Humoral immune response to COVID-19 mRNA vaccine in patients with multiple sclerosis treated with high-efficacy disease-modifying therapies

• Published in: Therapeutic advances in neurological disorders Vol. 14; p. 17562864211012835
• Main Authors: Achiron, Anat, Mandel, Mathilda, Dreyer-Alster, Sapir, Harari, Gil, Magalashvili, David, Sonis, Polina, Dolev, Mark, Menascu, Shay, Flechter, Shlomo, Falb, Rina, Gurevich, Michael
• Format: Journal Article
• Language: English
• Published: London, England SAGE Publications 01.01.2021; SAGE PUBLICATIONS, INC; SAGE Publishing
• Subjects: Cell number; Cladribine; Coronaviruses; COVID-19 vaccines; Dosage; Humoral immunity; Immune response; Immune response (humoral); Immunoglobulin G; Lymphocytes; Monoclonal antibodies; mRNA; Multiple sclerosis; Original Research; Patients; Serology; Severe acute respiratory syndrome coronavirus 2; Spike protein; Vaccination; Vaccines; COVID-19; SARS-COV-2 IgG; humoral immune response; multiple sclerosis; mRNA vaccine
• ISSN: 1756-2864; 1756-2856; 1756-2864
• DOI: 10.1177/17562864211012835

Background and Aims: The National Multiple Sclerosis Society and other expert organizations recommended that all patients with multiple sclerosis (MS) should be vaccinated against COVID-19. However, the effect of disease-modifying therapies (DMTs) on the efficacy to mount an appropriate immune response is unknown. We aimed to characterize humoral immunity in mRNA-COVID-19 MS vaccinees treated with high-efficacy DMTs. Methods: We measured SARS-CoV-2 IgG response using anti-spike protein-based serology (EUROIMMUN) in 125 MS patients vaccinated with BNT162b2-COVID-19 vaccine 1 month after the second dose. Patients were either untreated or under treatment with fingolimod, cladribine, or ocrelizumab. A group of healthy subjects similarly vaccinated served as control. The percent of subjects that developed protective antibodies, the titer, and the time from the last dosing were evaluated. Results: Protective humoral immunity of 97.9%, 100%, 100%, 22.7%, and 3.8%, was observed in COVID-19 vaccinated healthy subjects (N = 47), untreated MS patients (N = 32), and MS patients treated with cladribine (N = 23), ocrelizumab (N = 44), and fingolimod (N = 26), respectively. SARS-CoV-2 IgG antibody titer was high in healthy subjects, untreated MS patients, and MS patients under cladribine treatment, within 29.5–55 days after the second vaccine dose.
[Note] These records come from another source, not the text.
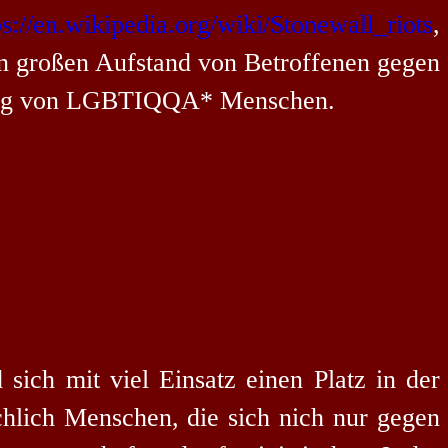
ps://en.wikipedia.org/wiki/Stonewall_riots
,
n großen Aufstand von Betroffenen gegen
ierung von LGBTIQQA* Menschen.
sich mit viel Einsatz einen Platz in der
ächlich Menschen, die sich nich nur gegen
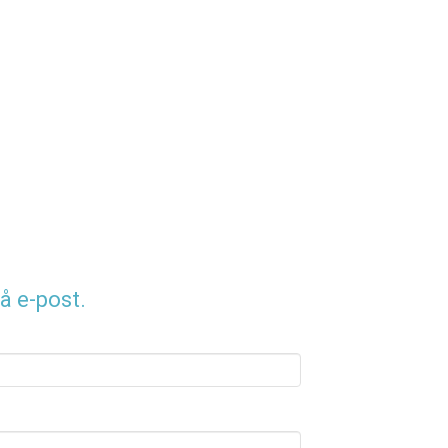
å e-post.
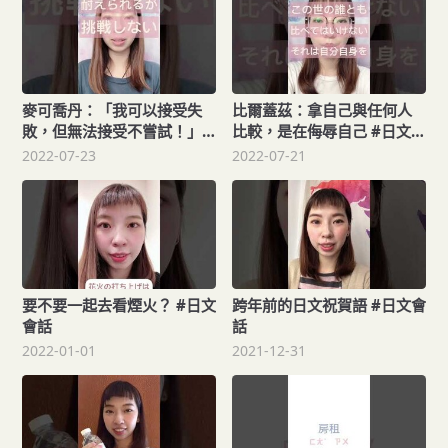
學
麥可喬丹：「我可以接受失
比爾蓋茲：拿自己與任何人
敗，但無法接受不嘗試！」#
比較，是在侮辱自己 #日文教
日文教學 #shorts #名言 #
學 #名言 #shorts
2022-07-23
2022-07-21
日文自學
要不要一起去看煙火？ #日文
跨年前的日文祝賀語 #日文會
會話
話
2022-01-01
2021-12-31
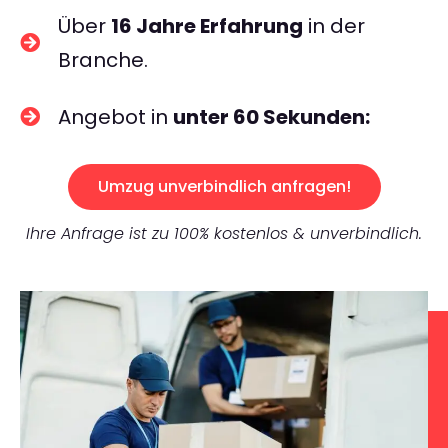
Über
16 Jahre Erfahrung
in der
Branche.
Angebot in
unter 60 Sekunden:
Umzug unverbindlich anfragen!
Ihre Anfrage ist zu 100% kostenlos & unverbindlich.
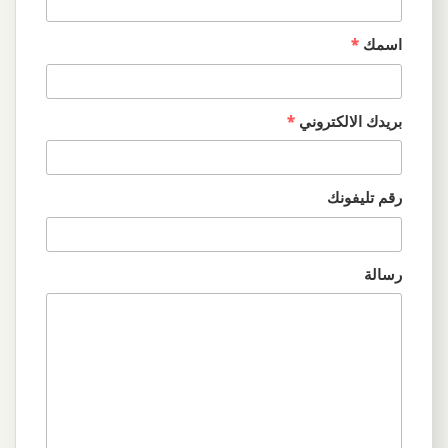
اسمك
*
بريدك الالكتروني
*
رقم تليفونك
رسالة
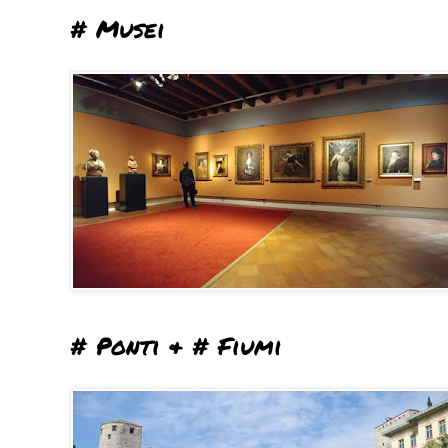
# Musei
# Ponti & # Fiumi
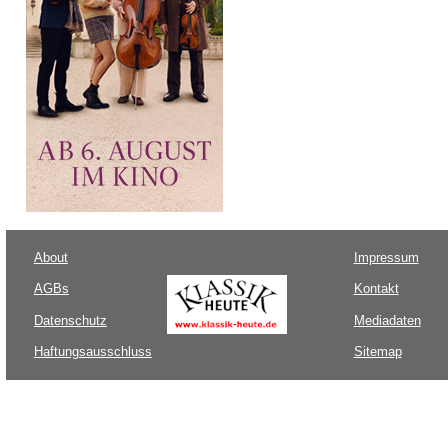
About
Impressum
AGBs
Kontakt
Datenschutz
Mediadaten
Haftungsausschluss
Sitemap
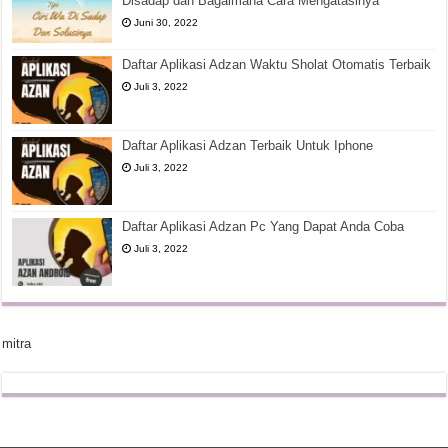
Disadap dan Bagaimana Cara Mengatasinya
Juni 30, 2022
Daftar Aplikasi Adzan Waktu Sholat Otomatis Terbaik
Juli 3, 2022
Daftar Aplikasi Adzan Terbaik Untuk Iphone
Juli 3, 2022
Daftar Aplikasi Adzan Pc Yang Dapat Anda Coba
Juli 3, 2022
mitra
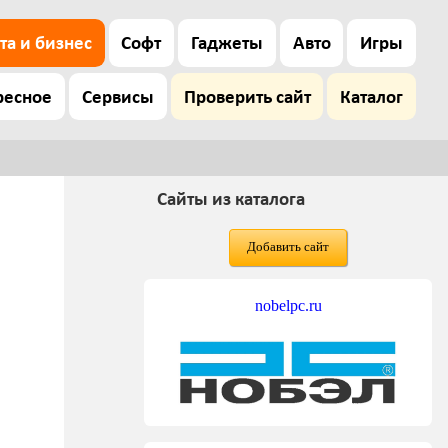
та и бизнес
Софт
Гаджеты
Авто
Игры
ресное
Сервисы
Проверить сайт
Каталог
Сайты из каталога
Добавить сайт
nobelpc.ru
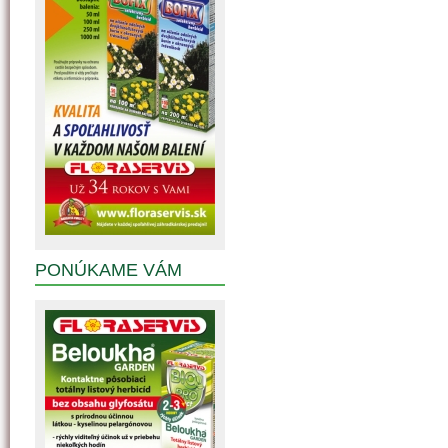
PONÚKAME VÁM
Only 22.7% of patients treated with ocrelizumab developed humoral IgG response irrespective to normal absolute lymphocyte count. Most fingolimod-treated MS patients had very low lymphocyte count and failed to develop SARS-COV-2 antibodies. Age, disease duration, and time from the last dosing did not affect humoral response to COVID-19 vaccination. Conclusions: Cladribine treatment does not impair humoral response to COVID-19 vaccination. We recommend postponing ocrelizumab treatment in MS patients willing to be vaccinated as a protective humoral response can be expected only in some. We do not recommend vaccinating MS patients treated with fingolimod as a protective humoral response is not expected.